Naver, whose Line messaging service propelled shares to levels twice as expensive as Google, is getting sold by overseas investors faster than any other Korean stock amid concerns that the rally went too far.

Foreigners sold a net $638 million of the shares during the past month, the most among Kospi index members, according to data. Naver, which also operates the nation’s most-popular search engine, sank 13 percent from a record on March 10, after a 99 percent surge during the previous year that left it trading at 43 times its estimated 12-month profit.

While Line’s expansion to 400 million users spurred analysts to give Naver the highest rating among the world’s major Internet companies, Shinhan BNP Asset Management says the stock is vulnerable to further losses as investors reassess valuations in the industry.
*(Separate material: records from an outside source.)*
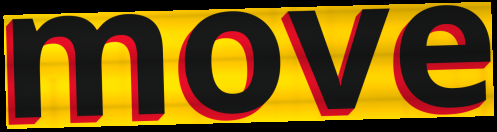
move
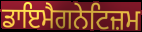
ਡਾਇਮੈਗਨੇਟਿਜ਼ਮ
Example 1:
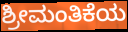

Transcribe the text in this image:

ಶ್ರೀಮಂತಿಕೆಯ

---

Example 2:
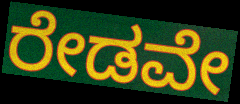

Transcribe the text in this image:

ರೇಡವೇ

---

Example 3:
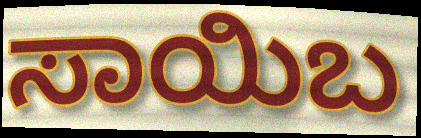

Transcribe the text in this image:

ಸಾಯಿಬ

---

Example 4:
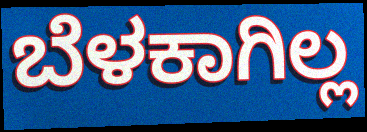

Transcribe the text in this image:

ಬೆಳಕಾಗಿಲ್ಲ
Even after its drop, Naver trades at a more than 100 percent premium versus Google and is almost four times more expensive than Korea’s benchmark Kospi index.
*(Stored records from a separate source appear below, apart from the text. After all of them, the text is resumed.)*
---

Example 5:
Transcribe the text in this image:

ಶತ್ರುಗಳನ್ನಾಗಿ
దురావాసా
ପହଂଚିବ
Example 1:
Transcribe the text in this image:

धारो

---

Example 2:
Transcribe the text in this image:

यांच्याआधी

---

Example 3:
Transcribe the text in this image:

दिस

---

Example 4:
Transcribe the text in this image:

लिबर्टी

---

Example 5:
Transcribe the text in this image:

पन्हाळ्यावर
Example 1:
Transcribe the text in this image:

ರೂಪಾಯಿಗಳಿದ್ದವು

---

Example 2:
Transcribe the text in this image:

“The stock price needs to be put in check after rallying so much, and this goes for other Asian Internet companies as well,” said Im Jeong-jae, money manager at Shinhan BNP Paribas, which oversees about $33 billion. “The question comes down to whether the price of this expensive stock could be justified. It’s not easy for investors to have conviction on this.”

Technology companies had led gains in Asian equities during the past 12 months amid speculation that growing demand for social networking, e-commerce and online games would boost earnings and fuel takeovers in the industry.
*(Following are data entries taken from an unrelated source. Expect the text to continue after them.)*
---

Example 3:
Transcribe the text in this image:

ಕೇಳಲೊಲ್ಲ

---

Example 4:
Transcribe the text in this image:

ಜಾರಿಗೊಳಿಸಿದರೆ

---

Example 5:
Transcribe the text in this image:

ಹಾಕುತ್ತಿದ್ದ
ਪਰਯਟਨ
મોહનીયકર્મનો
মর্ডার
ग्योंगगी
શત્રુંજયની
Naver, Korea’s seventh-biggest company by market capitalization, tumbled 6.5 percent Monday to its lowest level since Feb. 25, amid a sell-off in regional peers including Tencent Holdings, operator of the WeChat messaging service, that sent the Bloomberg Asia Pacific Internet Index to its biggest one-day drop in two months. The Nasdaq Composite Index of U.S. tech stocks dropped 2.6 percent April 4 to the lowest level in two months.

About $3.3 billion has been erased from Naver since March 10, leaving it valued at $23 billion, or just below the level of San Francisco-based microblogging service Twitter.

“I sold the stock as investors were getting too excited,” Lee Jin-woo, a money manager at KTB Asset Management, which oversees about $7 billion, said by phone last week. “This is a time for investors to check up on the company.”

Global money managers have sold Naver shares for the past 20 days, with the outflows since March 10 amounting to more than half the $1.03 billion of net inflows in the previous 12 months, according to data. Overseas investors have added about $262 million to Korean shares since March 10. Won Yun-sik, a spokesman at Naver in Seongnam, Gyeonggi, declined to comment on why foreign investors sold the company’s shares.

“We don’t see the Internet companies in Korea and China being attractive enough in terms of returns to take the risk at current valuations,” David Gaud, a senior money manager who helps oversee about $120 billion at Edmond de Rothschild Asset Management in Hong Kong, said in an email.

The Kospi index climbed 1.8 percent since March 10, paring its retreat this year to 1.1 percent. The won has weakened 0.5 percent against the dollar in 2014, while the yield on three- year government bonds climbed 3 basis points to 2.91 percent.

The long-term rally in Naver isn’t over, according to Heo Pil-seok, the chief executive officer at Midas International Asset Management in Seoul who bought the shares in the past six months. The company is expanding in Japan, Southeast Asia and Latin America, and the potential initial public offering of Line may give the stock a further boost, Heo said.